A Natura (NTCO3) informou ao mercado em 30 de outubro de 2024 que a gestora de investimentos Baillie Gifford Overseas Limited reduziu sua participação acionária na empresa para menos de 5% do capital social.
De acordo com o comunicado, a Baillie Gifford passou a deter 68.937.990 ações ordinárias da Natura, o que representa 4,97% do total de ações emitidas pela companhia. A gestora escocesa havia alienado parte de sua posição por meio de operações realizadas no mercado secundário.
A Baillie Gifford ressaltou que sua participação na Natura tem como objetivo o investimento na empresa, sem intenção de alterar sua composição de controle ou estrutura administrativa. A gestora também afirmou que não visa atingir nenhum percentual específico de participação acionária.
O comunicado destacou ainda que se trata de um investimento minoritário e que a Baillie Gifford não pretende adquirir ações adicionais com a intenção de obter o controle da Natura. A gestora também informou que possui poderes de voto em nome de certos clientes, relacionados aos poderes de gestão discricionária.
A divulgação desta informação está em conformidade com o artigo 12 da Resolução CVM nº 044/2021, que exige que acionistas informem ao mercado quando sua participação atinge patamares relevantes.
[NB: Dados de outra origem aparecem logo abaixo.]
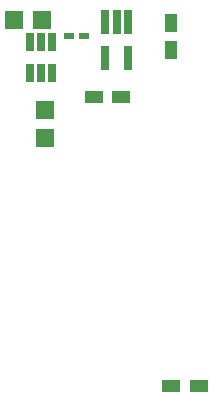
<source format=gbr>
G04 #@! TF.GenerationSoftware,KiCad,Pcbnew,(5.1.9)-1*
G04 #@! TF.CreationDate,2021-03-01T14:20:39+01:00*
G04 #@! TF.ProjectId,button_timer_v1.2.1_lipo,62757474-6f6e-45f7-9469-6d65725f7631,rev?*
G04 #@! TF.SameCoordinates,Original*
G04 #@! TF.FileFunction,Paste,Bot*
G04 #@! TF.FilePolarity,Positive*
%FSLAX46Y46*%
G04 Gerber Fmt 4.6, Leading zero omitted, Abs format (unit mm)*
G04 Created by KiCad (PCBNEW (5.1.9)-1) date 2021-03-01 14:20:39*
%MOMM*%
%LPD*%
G01*
G04 APERTURE LIST*
%ADD10R,0.650000X2.000000*%
%ADD11C,0.150000*%
%ADD12R,0.650000X1.500000*%
%ADD13R,1.100000X1.500000*%
%ADD14R,1.500000X1.100000*%
%ADD15R,1.500000X1.500000*%
%ADD16R,0.900000X0.620000*%
G04 APERTURE END LIST*
D10*
G04 #@! TO.C,U2*
X125650000Y-65850000D03*
X127550000Y-65850000D03*
X127550000Y-62800000D03*
D11*
G36*
X126275000Y-61800000D02*
G01*
X126925000Y-61800000D01*
X126925000Y-63800000D01*
X126275000Y-63800000D01*
X126275000Y-61800000D01*
G37*
D10*
X125650000Y-62800000D03*
G04 #@! TD*
D12*
G04 #@! TO.C,U3*
X120200000Y-67100000D03*
X119250000Y-67100000D03*
X121150000Y-67100000D03*
X121150000Y-64500000D03*
X120200000Y-64500000D03*
X119250000Y-64500000D03*
G04 #@! TD*
D13*
G04 #@! TO.C,C1*
X131200000Y-65150000D03*
X131200000Y-62850000D03*
G04 #@! TD*
D14*
G04 #@! TO.C,C3*
X127000000Y-69100000D03*
X124700000Y-69100000D03*
G04 #@! TD*
G04 #@! TO.C,C2*
X133534800Y-93599000D03*
X131234800Y-93599000D03*
G04 #@! TD*
D15*
G04 #@! TO.C,R8*
X120500000Y-70200000D03*
X120500000Y-72600000D03*
G04 #@! TD*
G04 #@! TO.C,R6*
X120300000Y-62600000D03*
X117900000Y-62600000D03*
G04 #@! TD*
D16*
G04 #@! TO.C,C5*
X123840000Y-64008000D03*
X122540000Y-64008000D03*
G04 #@! TD*
M02*

</source>
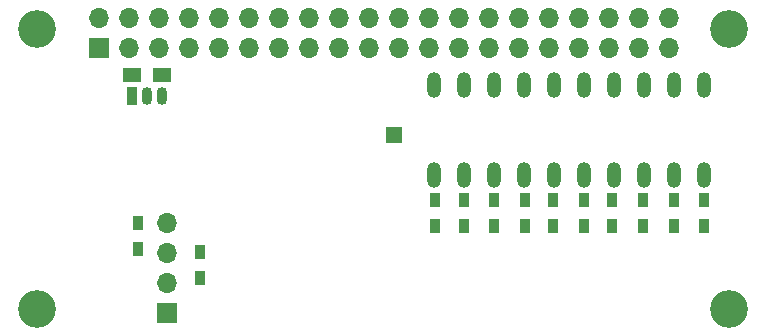
<source format=gbs>
%TF.GenerationSoftware,KiCad,Pcbnew,no-vcs-found-47f37ef~60~ubuntu16.04.1*%
%TF.CreationDate,2017-10-11T15:33:38+03:00*%
%TF.ProjectId,rpi_zero,7270695F7A65726F2E6B696361645F70,rev?*%
%TF.SameCoordinates,Original*%
%TF.FileFunction,Soldermask,Bot*%
%TF.FilePolarity,Negative*%
%FSLAX46Y46*%
G04 Gerber Fmt 4.6, Leading zero omitted, Abs format (unit mm)*
G04 Created by KiCad (PCBNEW no-vcs-found-47f37ef~60~ubuntu16.04.1) date Wed Oct 11 15:33:38 2017*
%MOMM*%
%LPD*%
G01*
G04 APERTURE LIST*
%ADD10O,1.200000X2.200000*%
%ADD11C,3.200000*%
%ADD12O,1.700000X1.700000*%
%ADD13R,1.700000X1.700000*%
%ADD14R,0.900000X1.200000*%
%ADD15R,1.500000X1.250000*%
%ADD16R,0.900000X1.500000*%
%ADD17O,0.900000X1.500000*%
%ADD18R,1.350000X1.350000*%
G04 APERTURE END LIST*
D10*
X169211880Y-94979420D03*
X166671880Y-94979420D03*
X164131880Y-94979420D03*
X161591880Y-94979420D03*
X148891880Y-87359420D03*
X146351880Y-87359420D03*
X146351880Y-94979420D03*
X148891880Y-94979420D03*
X151431880Y-87359420D03*
X153971880Y-87359420D03*
X156511880Y-87359420D03*
X159051880Y-87359420D03*
X159051880Y-94979420D03*
X156511880Y-94979420D03*
X153971880Y-94979420D03*
X151431880Y-94979420D03*
X161591880Y-87359420D03*
X164131880Y-87359420D03*
X166671880Y-87359420D03*
X169211880Y-87359420D03*
D11*
X112711880Y-82659420D03*
X112711880Y-106359420D03*
X171311880Y-106359420D03*
X171311880Y-82659420D03*
D12*
X166171880Y-81719420D03*
X166171880Y-84259420D03*
X163631880Y-81719420D03*
X163631880Y-84259420D03*
X161091880Y-81719420D03*
X161091880Y-84259420D03*
X158551880Y-81719420D03*
X158551880Y-84259420D03*
X156011880Y-81719420D03*
X156011880Y-84259420D03*
X153471880Y-81719420D03*
X153471880Y-84259420D03*
X150931880Y-81719420D03*
X150931880Y-84259420D03*
X148391880Y-81719420D03*
X148391880Y-84259420D03*
X145851880Y-81719420D03*
X145851880Y-84259420D03*
X143311880Y-81719420D03*
X143311880Y-84259420D03*
X140771880Y-81719420D03*
X140771880Y-84259420D03*
X138231880Y-81719420D03*
X138231880Y-84259420D03*
X135691880Y-81719420D03*
X135691880Y-84259420D03*
X133151880Y-81719420D03*
X133151880Y-84259420D03*
X130611880Y-81719420D03*
X130611880Y-84259420D03*
X128071880Y-81719420D03*
X128071880Y-84259420D03*
X125531880Y-81719420D03*
X125531880Y-84259420D03*
X122991880Y-81719420D03*
X122991880Y-84259420D03*
X120451880Y-81719420D03*
X120451880Y-84259420D03*
X117911880Y-81719420D03*
D13*
X117911880Y-84259420D03*
D14*
X146411880Y-99359420D03*
X146411880Y-97159420D03*
X148811880Y-97159420D03*
X148811880Y-99359420D03*
X151411880Y-99359420D03*
X151411880Y-97159420D03*
X154011880Y-97159420D03*
X154011880Y-99359420D03*
X156411880Y-99359420D03*
X156411880Y-97159420D03*
X159011880Y-97159420D03*
X159011880Y-99359420D03*
X161411880Y-99359420D03*
X161411880Y-97159420D03*
X164011880Y-97159420D03*
X164011880Y-99359420D03*
X166611880Y-99359420D03*
X166611880Y-97159420D03*
X169211880Y-97159420D03*
X169211880Y-99359420D03*
D15*
X120761880Y-86559420D03*
X123261880Y-86559420D03*
D16*
X120711880Y-88359420D03*
D17*
X123251880Y-88359420D03*
X121981880Y-88359420D03*
D18*
X142911880Y-91659420D03*
D12*
X123711880Y-99039420D03*
X123711880Y-101579420D03*
X123711880Y-104119420D03*
D13*
X123711880Y-106659420D03*
D14*
X121211880Y-101259420D03*
X121211880Y-99059420D03*
X126511880Y-101559420D03*
X126511880Y-103759420D03*
M02*

</source>
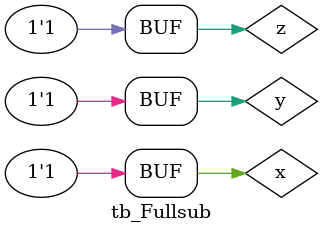
<source format=v>
/* 비트 단위 논리 연산자를 사용하여 전가산기의 테스트 벤치, `는 ~옆에 */

`timescale 1ns/10ps 

module tb_Fullsub;
	reg x, y, z;
	wire D, B;

	Fullsub tb(x, y, z, D, B);

	//여기서부터 waveform을 보기위한 파일을 만드는 코드
	initial
	   begin
	       $dumpfile("test_Subtracter_out.vcd"); 
	       $dumpvars(-1,tb);                    
	       $monitor("%b", D);
	       $monitor("%b", B);
	    end
		//waveform을 보기위한 코드 끝

	initial
	   begin                                       
	       x = 0; y=0; z = 0; #100;      
	       x = 0; y=1; z = 0; #100;
	       x = 1; y=0; z = 0; #100;
	       x = 1; y=1; z = 0; #100;
	       x = 0; y=0; z = 1; #100;
	       x = 0; y=1; z = 1; #100;
	       x = 1; y=0; z = 1; #100;
	       x = 1; y=1; z = 1; #100;
	   end	  

endmodule
</source>
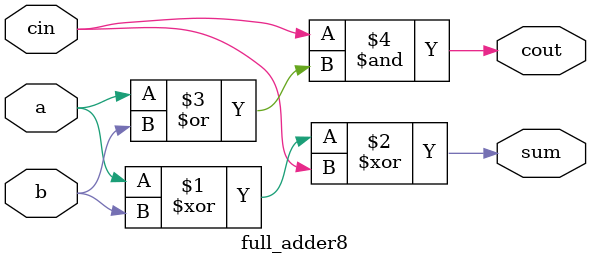
<source format=v>
module full_adder8(a,b,cin,sum,cout);
input a,b,cin;
output sum,cout;
assign sum = a^b^cin;
assign cout = 1'b0|cin&(a|b); 
// initial begin
//     $display("The incorrect adder with and0 and or2 having out/0 and in1/0");
// end   
endmodule
</source>
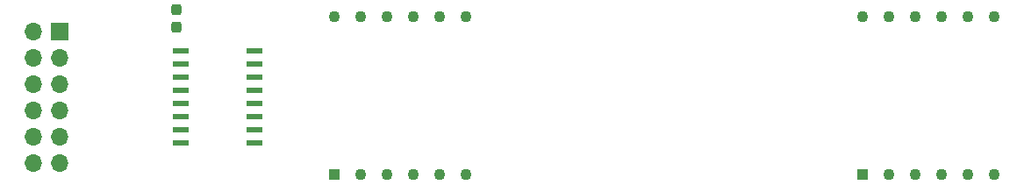
<source format=gbr>
%TF.GenerationSoftware,KiCad,Pcbnew,7.0.2*%
%TF.CreationDate,2023-08-10T02:19:43+09:00*%
%TF.ProjectId,Pmod_7LED_8digit,506d6f64-5f37-44c4-9544-5f3864696769,rev?*%
%TF.SameCoordinates,Original*%
%TF.FileFunction,Soldermask,Bot*%
%TF.FilePolarity,Negative*%
%FSLAX46Y46*%
G04 Gerber Fmt 4.6, Leading zero omitted, Abs format (unit mm)*
G04 Created by KiCad (PCBNEW 7.0.2) date 2023-08-10 02:19:43*
%MOMM*%
%LPD*%
G01*
G04 APERTURE LIST*
G04 Aperture macros list*
%AMRoundRect*
0 Rectangle with rounded corners*
0 $1 Rounding radius*
0 $2 $3 $4 $5 $6 $7 $8 $9 X,Y pos of 4 corners*
0 Add a 4 corners polygon primitive as box body*
4,1,4,$2,$3,$4,$5,$6,$7,$8,$9,$2,$3,0*
0 Add four circle primitives for the rounded corners*
1,1,$1+$1,$2,$3*
1,1,$1+$1,$4,$5*
1,1,$1+$1,$6,$7*
1,1,$1+$1,$8,$9*
0 Add four rect primitives between the rounded corners*
20,1,$1+$1,$2,$3,$4,$5,0*
20,1,$1+$1,$4,$5,$6,$7,0*
20,1,$1+$1,$6,$7,$8,$9,0*
20,1,$1+$1,$8,$9,$2,$3,0*%
G04 Aperture macros list end*
%ADD10R,1.100000X1.100000*%
%ADD11C,1.100000*%
%ADD12R,1.700000X1.700000*%
%ADD13O,1.700000X1.700000*%
%ADD14R,1.500000X0.600000*%
%ADD15RoundRect,0.237500X-0.237500X0.300000X-0.237500X-0.300000X0.237500X-0.300000X0.237500X0.300000X0*%
G04 APERTURE END LIST*
D10*
%TO.C,DS2*%
X83185000Y-82169000D03*
D11*
X85725000Y-82169000D03*
X88265000Y-82169000D03*
X90805000Y-82169000D03*
X93345000Y-82169000D03*
X95885000Y-82169000D03*
X95885000Y-66929000D03*
X93345000Y-66929000D03*
X90805000Y-66929000D03*
X88265000Y-66929000D03*
X85725000Y-66929000D03*
X83185000Y-66929000D03*
%TD*%
D12*
%TO.C,J1*%
X56642000Y-68326000D03*
D13*
X56642000Y-70866000D03*
X56642000Y-73406000D03*
X56642000Y-75946000D03*
X56642000Y-78486000D03*
X56642000Y-81026000D03*
X54102000Y-68326000D03*
X54102000Y-70866000D03*
X54102000Y-73406000D03*
X54102000Y-75946000D03*
X54102000Y-78486000D03*
X54102000Y-81026000D03*
%TD*%
D10*
%TO.C,DS1*%
X134112000Y-82169000D03*
D11*
X136652000Y-82169000D03*
X139192000Y-82169000D03*
X141732000Y-82169000D03*
X144272000Y-82169000D03*
X146812000Y-82169000D03*
X146812000Y-66929000D03*
X144272000Y-66929000D03*
X141732000Y-66929000D03*
X139192000Y-66929000D03*
X136652000Y-66929000D03*
X134112000Y-66929000D03*
%TD*%
D14*
%TO.C,U2*%
X75432000Y-70231000D03*
X75432000Y-71501000D03*
X75432000Y-72771000D03*
X75432000Y-74041000D03*
X75432000Y-75311000D03*
X75432000Y-76581000D03*
X75432000Y-77851000D03*
X75432000Y-79121000D03*
X68332000Y-79121000D03*
X68332000Y-77851000D03*
X68332000Y-76581000D03*
X68332000Y-75311000D03*
X68332000Y-74041000D03*
X68332000Y-72771000D03*
X68332000Y-71501000D03*
X68332000Y-70231000D03*
%TD*%
D15*
%TO.C,C2*%
X67945000Y-66193500D03*
X67945000Y-67918500D03*
%TD*%
M02*

</source>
A Natura, uma das maiores empresas de cosméticos do Brasil, tem enfrentado desafios nos últimos anos, incluindo a integração de aquisições internacionais e a adaptação às mudanças no comportamento do consumidor. A movimentação de investidores institucionais, como a Baillie Gifford, é acompanhada de perto pelo mercado como um indicador do sentimento em relação às perspectivas da empresa.